• **Aufgabenstellung**:
• a. Gib aus dem Text über das Grödnertal die Stelle wortgetreu wieder, die bei "Las Mont te" einsetzt und bei "du spinnst ja!" aufhört.
• b. Zähle alle Ortschaften auf, die der Text über das Grödnertal für das Tal nennt, jeweils mit ihrem deutschen Namen.

• **Lesetext**:
- - - -
In 26 Kilometern um den Sellastock

Las Mont te chërda! Der Berg ruft! Und diesen Satz jetzt auch noch auf Italienisch! Aber die meisten Menschen, die von außen ins 25 Kilometer lange Grödnertal (Val Gardena oder Gherdëina, 10.000 Einwohner) kommen, beherrschen maximal zwei der drei Sprachen. Der erste Satz ist Ladinisch, jener rätoromanischen Sprache, die in Gröden vorherrscht. Den meisten Besuchern erscheint sie als Rätsel, das sie nicht lösen müssen. Hier im Tal ist klar, dass jeder Bewohner drei von drei spricht, und zwar von Kind auf. Ladinisch mit seinen 35.000 Sprechern ist jene wunderschöne Sprache, die es schafft, für Deutschsprachige wie Italienisch und für Italiener wie Deutsch zu klingen. Ma iesa mat! Aber du spinnst ja!
Das Grödner Tal mit seinen Ortschaften St. Ulrich (Urtijëi oder Ortisei) auf 1.236 Meter, St. Christina (Santa Crestina Gherdëina oder Santa Cristina Valgardena) auf 1.428 und Wolkenstein in Gröden (Sëlva oder Selva di Val Gardena) auf 1.563, den Talschluss, spinnt nicht im geringsten. Und es bietet mehr als eine wundersame Sprache, die sich gegen die Reiche, Verordnungen und Diskriminierungen durchgesetzt hat – gefährdet wie ein weißer Tiger, aber auch so stark – nämlich ein Skigebiet, das seinesgleichen sucht. Da sind die Dolomiten, die ohnehin als solches von der UNESCO, falls sie das dürfte, zum schönsten Teil der Alpen gekürt werden würden – da die Organisation andere Täler mit Bergbesitz nicht verärgern will, zählen sie einfach zum Welterbe. Der 3.181 Meter hohe Langkofel ist ein ebenso großes Wahrzeichen wie der Grödner Alpenfilmer Luis Trenker, der unter anderem Filme für das Mussolini-Italien wie für das NS-Regime machte, kurz ein Massiv. Vor solchen Dolomiten steht man mit Staunen.
- - - -
• **Vorliegende Daten**:

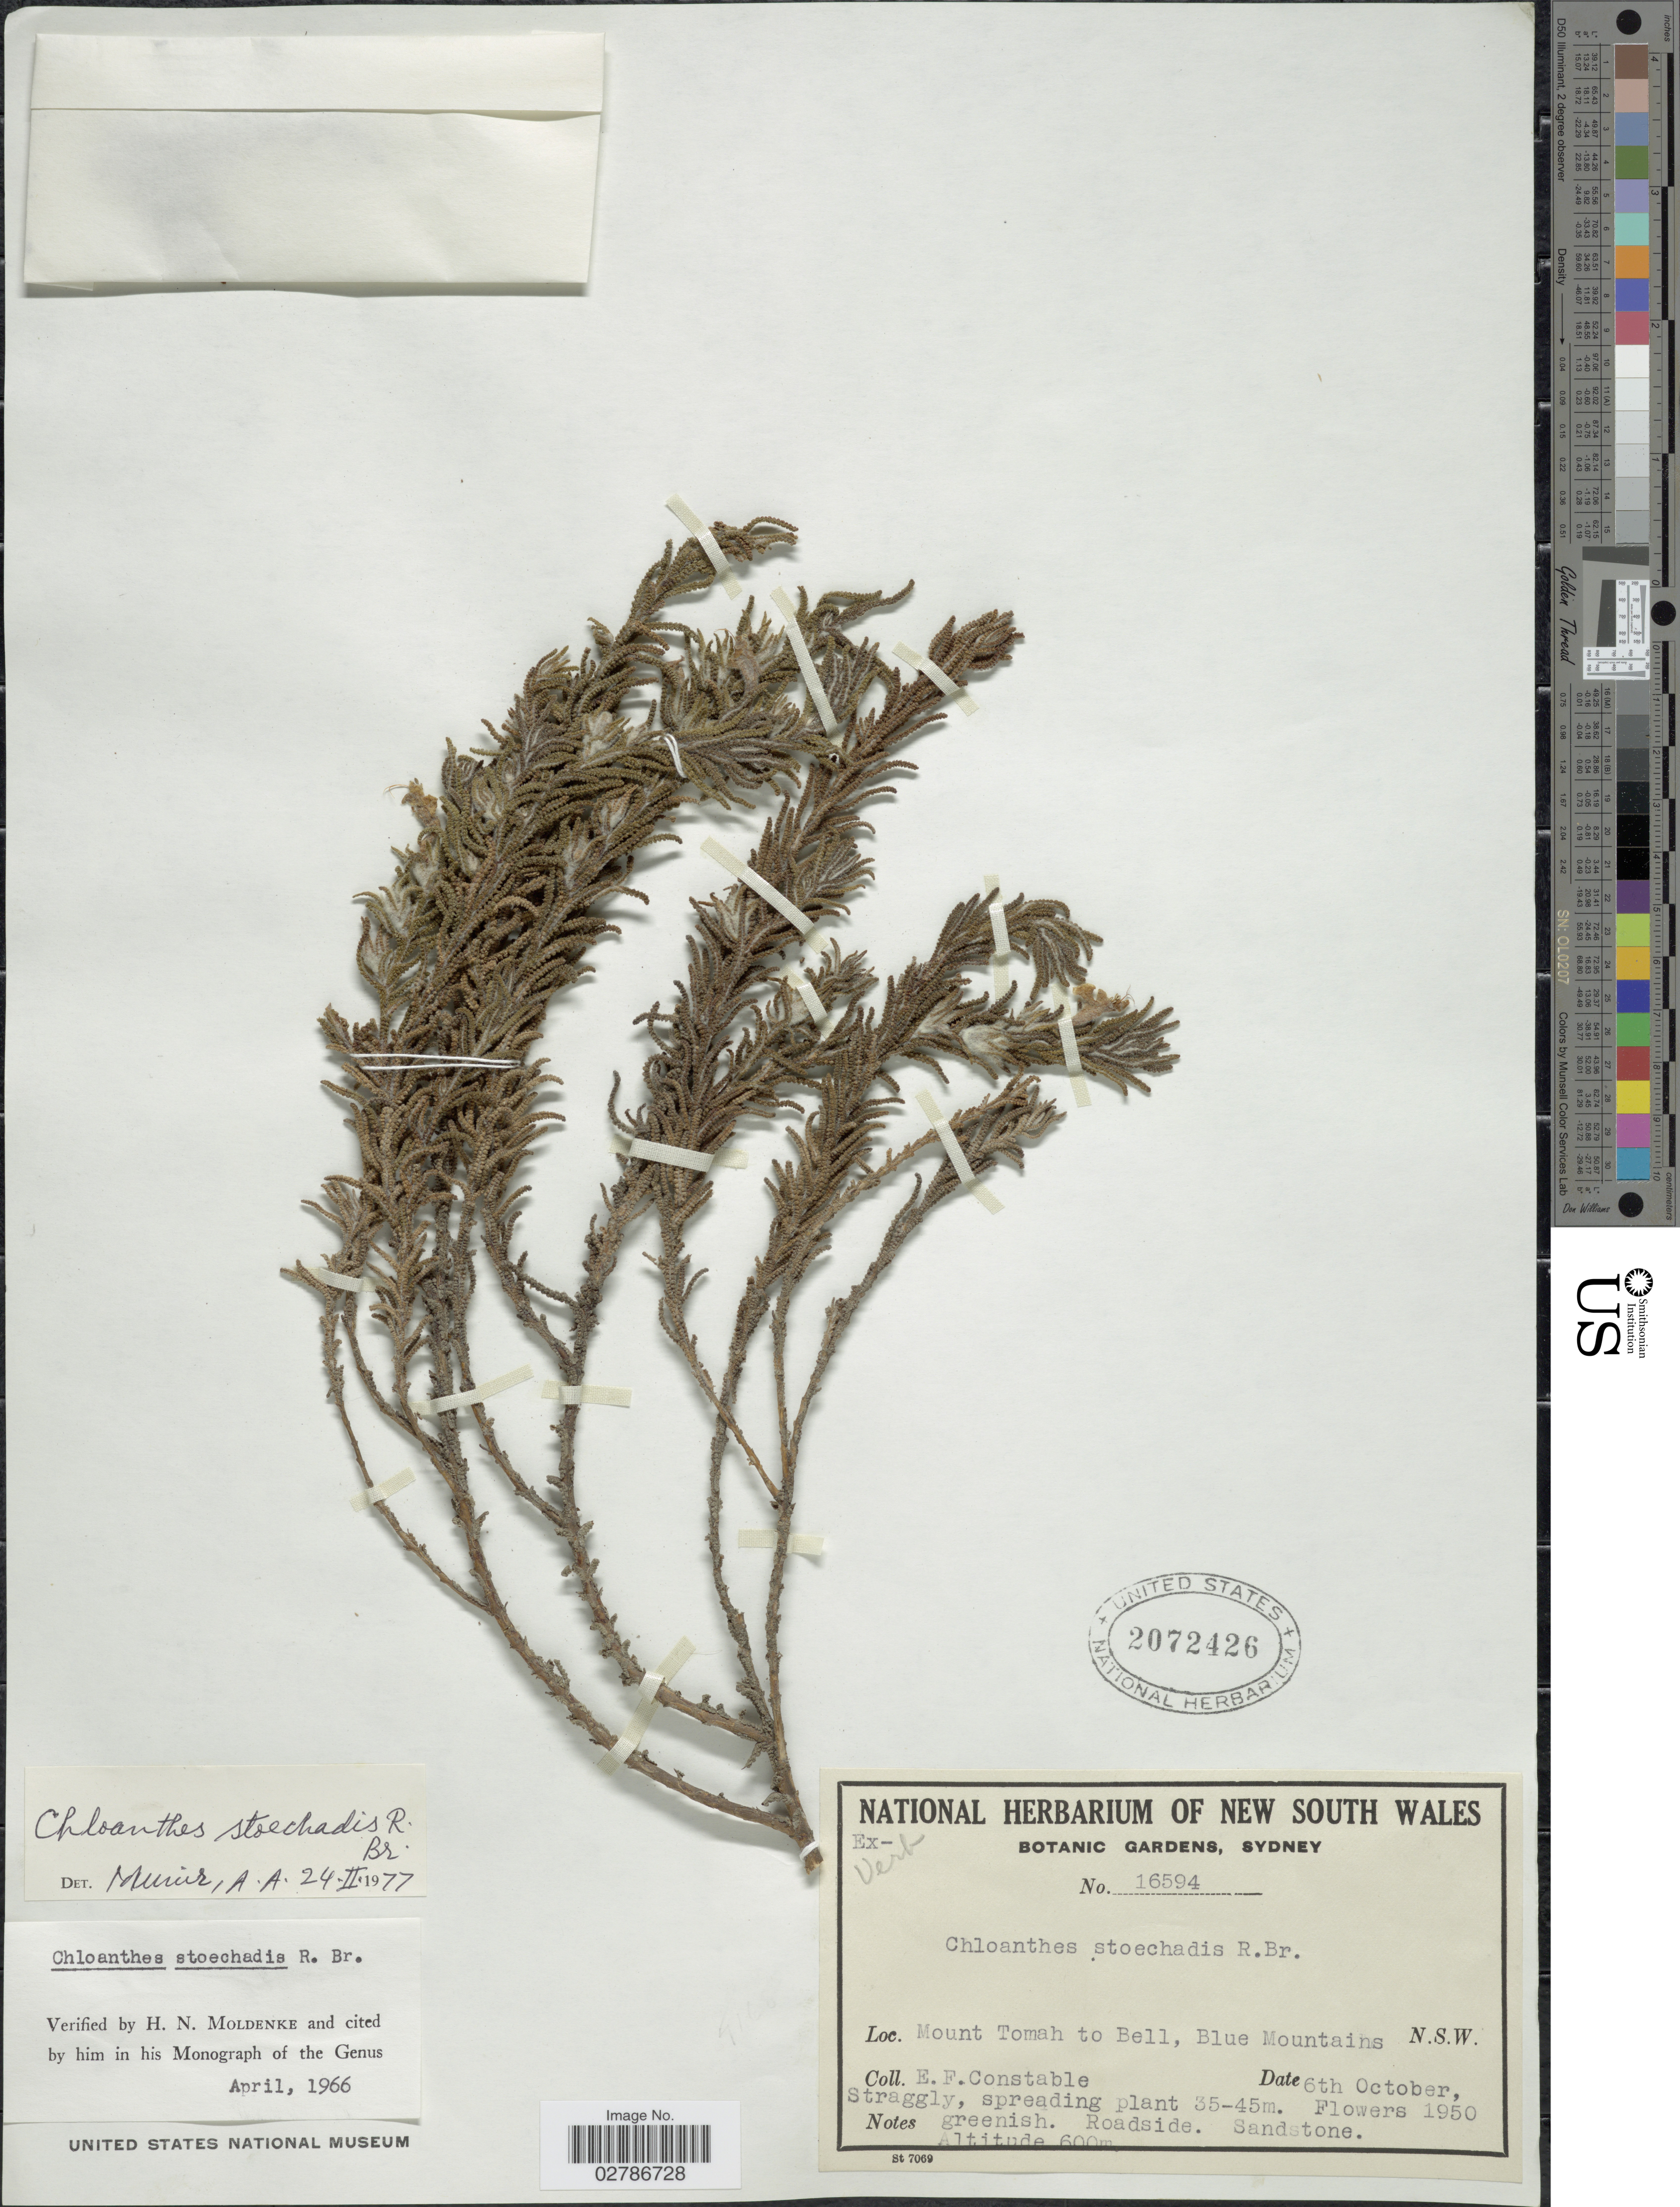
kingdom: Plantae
- - - -
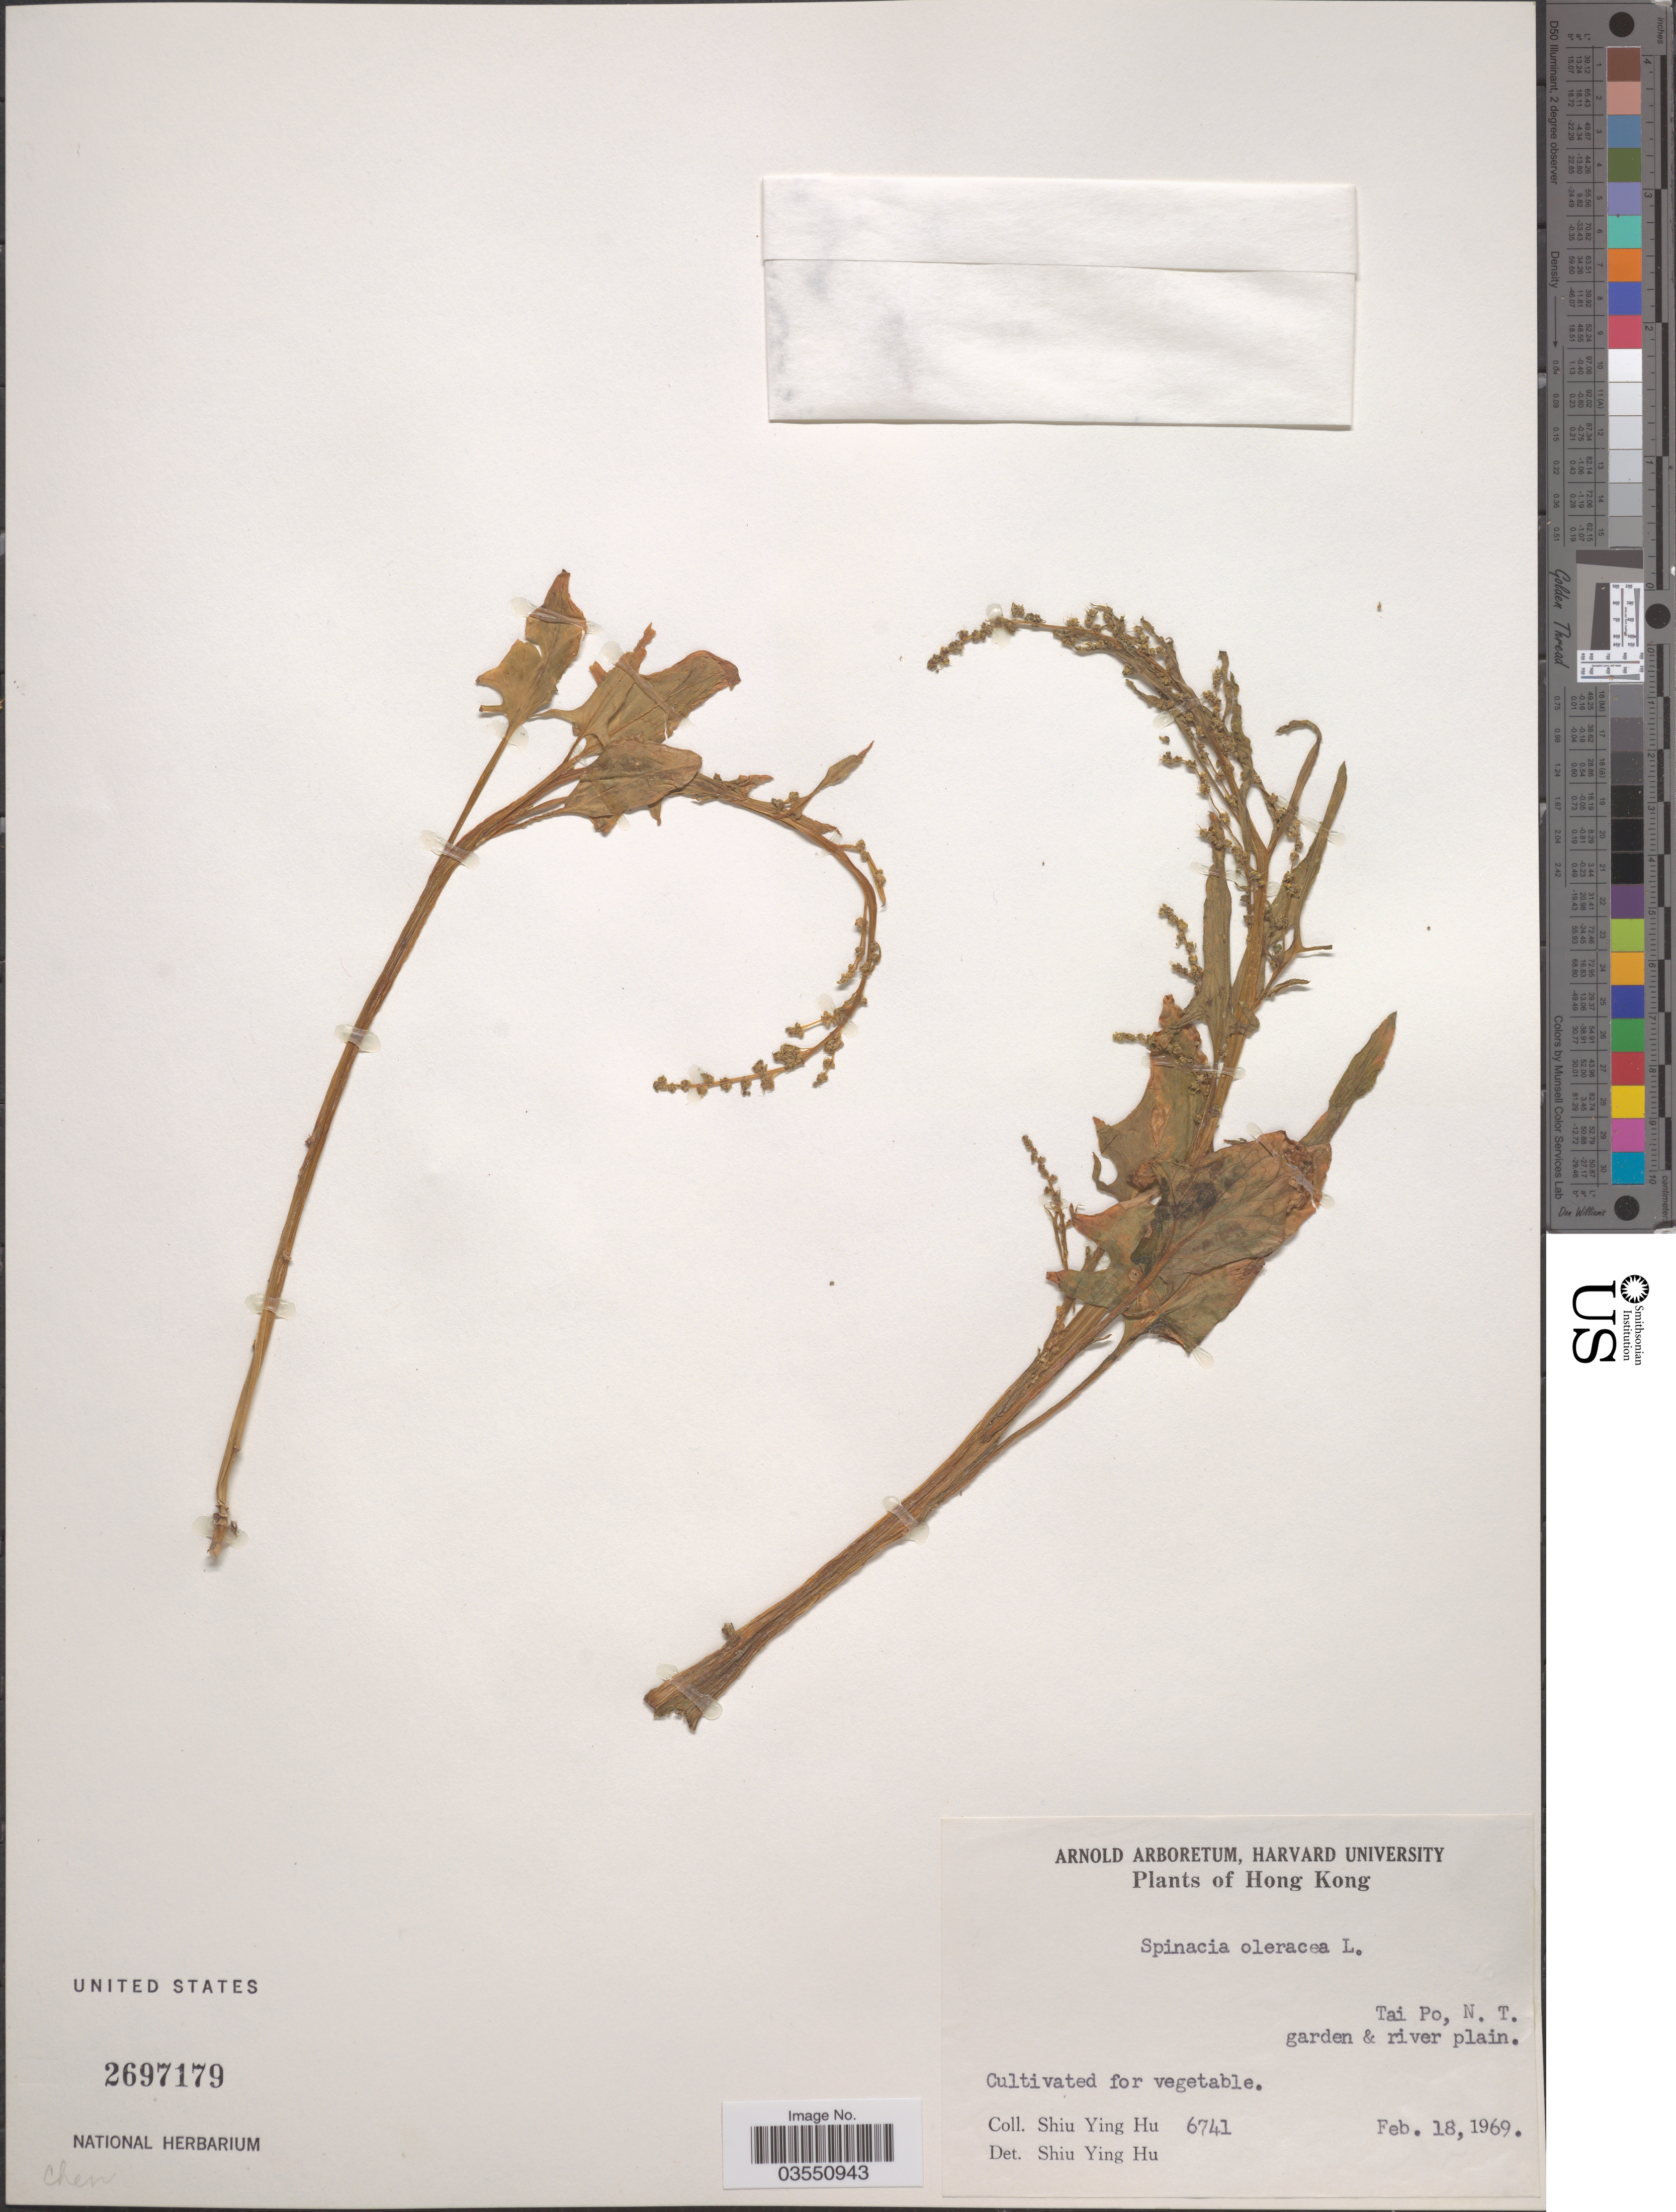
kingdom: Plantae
- - - -
• **Lösungen**:
• a.
Las Mont te chërda! Der Berg ruft! Und diesen Satz jetzt auch noch auf Italienisch! Aber die meisten Menschen, die von außen ins 25 Kilometer lange Grödnertal (Val Gardena oder Gherdëina, 10.000 Einwohner) kommen, beherrschen maximal zwei der drei Sprachen. Der erste Satz ist Ladinisch, jener rätoromanischen Sprache, die in Gröden vorherrscht. Den meisten Besuchern erscheint sie als Rätsel, das sie nicht lösen müssen. Hier im Tal ist klar, dass jeder Bewohner drei von drei spricht, und zwar von Kind auf. Ladinisch mit seinen 35.000 Sprechern ist jene wunderschöne Sprache, die es schafft, für Deutschsprachige wie Italienisch und für Italiener wie Deutsch zu klingen. Ma iesa mat! Aber du spinnst ja!

• b. St. Ulrich, St. Christina, Wolkenstein in Gröden